EXERCISE TASKS:
(a) Print a passage from the excerpt on LUT-based tone mapping below. Begin at the words "If the LUT data" and stop after "memory address simultaneously.".
(b) For each statement below, say whether it agrees with the excerpt on LUT-based tone mapping that follows. Answer yes or no, and quote the words of the excerpt that decide it.
(i) The memory holding the look up table can be either a system buffer or a video buffer.
(ii) When the LUT data changes frame per frame, system memory is the suggested choice.
(iii) In the typical usage, graphics VEBOX reads data directly from the 3DLUT video buffer.
(c) Use the excerpt on LUT-based tone mapping below to answer these questions.
(i) What kind of video does the sample code convert an HDR video into?
(ii) What can using video memory eliminate some of?
(iii) What does the application use to write data to the 3DLUT video buffer?
[EXCERPT TO READ — start]
Look Up Table (LUT)-Based HDR Tone Mapping

The sample code below converts an HDR video to an SDR video via LUT (3DLUT)-based Tone mapping (or processing). This approach provides a flexible and customized way to achieve tone mapping. Application developers can generate a look up table and pass it to oneVPL for hardware acceleration. Regarding the memory which holds the look up table(3DLUT), it can be system buffer (mfx3DLutSystemBuffer) or video buffer (mfx3DLutVideoBuffer) memory.

If the LUT data is changing frame per frame, we suggest using video memory (mfx3DLutVideoBuffer) which can eliminate some of the system-video memory copying, thereby improving the workload efficiency.

  • In this case, the typical usage is application uses some GPU shader/OpenCL language to write data to 3DLUT video buffer, graphics VEBOX read data from this buffer directly. And application can use a few 3DLUT video buffers (a few structures of mfx3DlutVideoBuffer) for better efficiency considering write (GPU shader / OpenCL)/read (Graphics hardware unit VEBOX) different 3DLUT video memory address simultaneously.
[EXCERPT TO READ — finish]
[DATA BELOW — start]
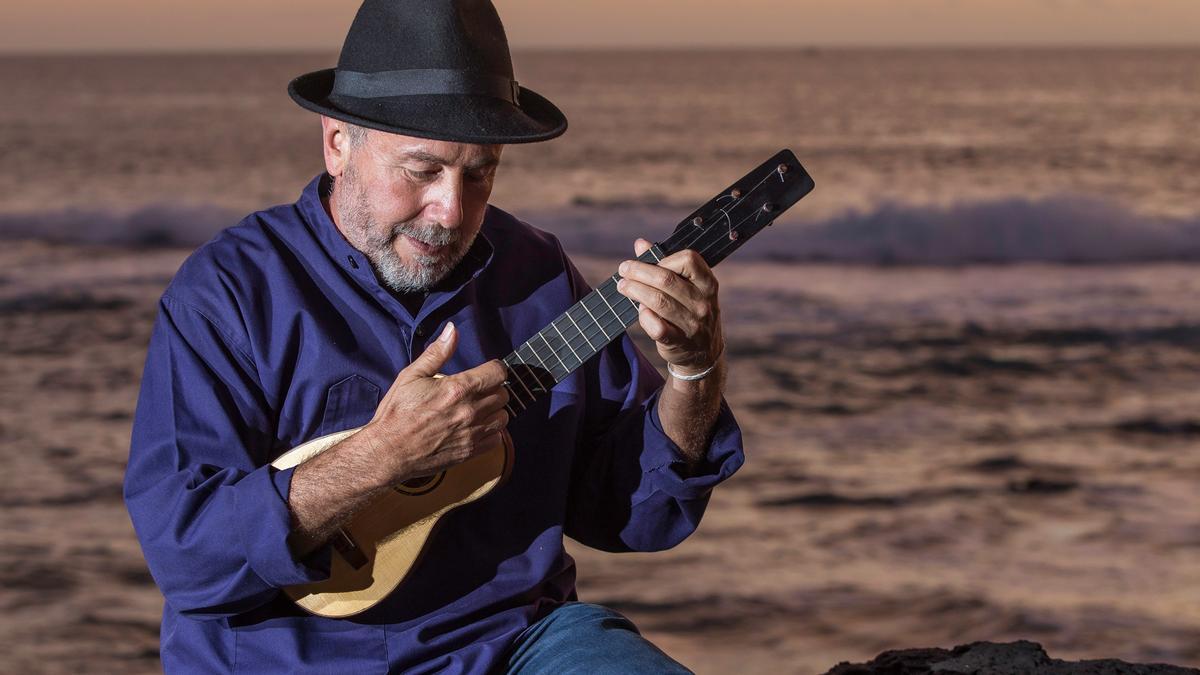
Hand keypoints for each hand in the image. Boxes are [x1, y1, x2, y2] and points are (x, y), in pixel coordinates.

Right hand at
[DATA BELOW — finish]
SOLVED TASKS:
(a)
If the LUT data is changing frame per frame, we suggest using video memory (mfx3DLutVideoBuffer) which can eliminate some of the system-video memory copying, thereby improving the workload efficiency.

  • In this case, the typical usage is application uses some GPU shader/OpenCL language to write data to 3DLUT video buffer, graphics VEBOX read data from this buffer directly. And application can use a few 3DLUT video buffers (a few structures of mfx3DlutVideoBuffer) for better efficiency considering write (GPU shader / OpenCL)/read (Graphics hardware unit VEBOX) different 3DLUT video memory address simultaneously.

(b)
(i) Yes: "it can be system buffer (mfx3DLutSystemBuffer) or video buffer (mfx3DLutVideoBuffer) memory."
(ii) No: "If the LUT data is changing frame per frame, we suggest using video memory (mfx3DLutVideoBuffer)"
(iii) Yes: "graphics VEBOX read data from this buffer directly"

(c)
(i) An SDR video.
(ii) Some of the system-video memory copying.
(iii) Some GPU shader/OpenCL language.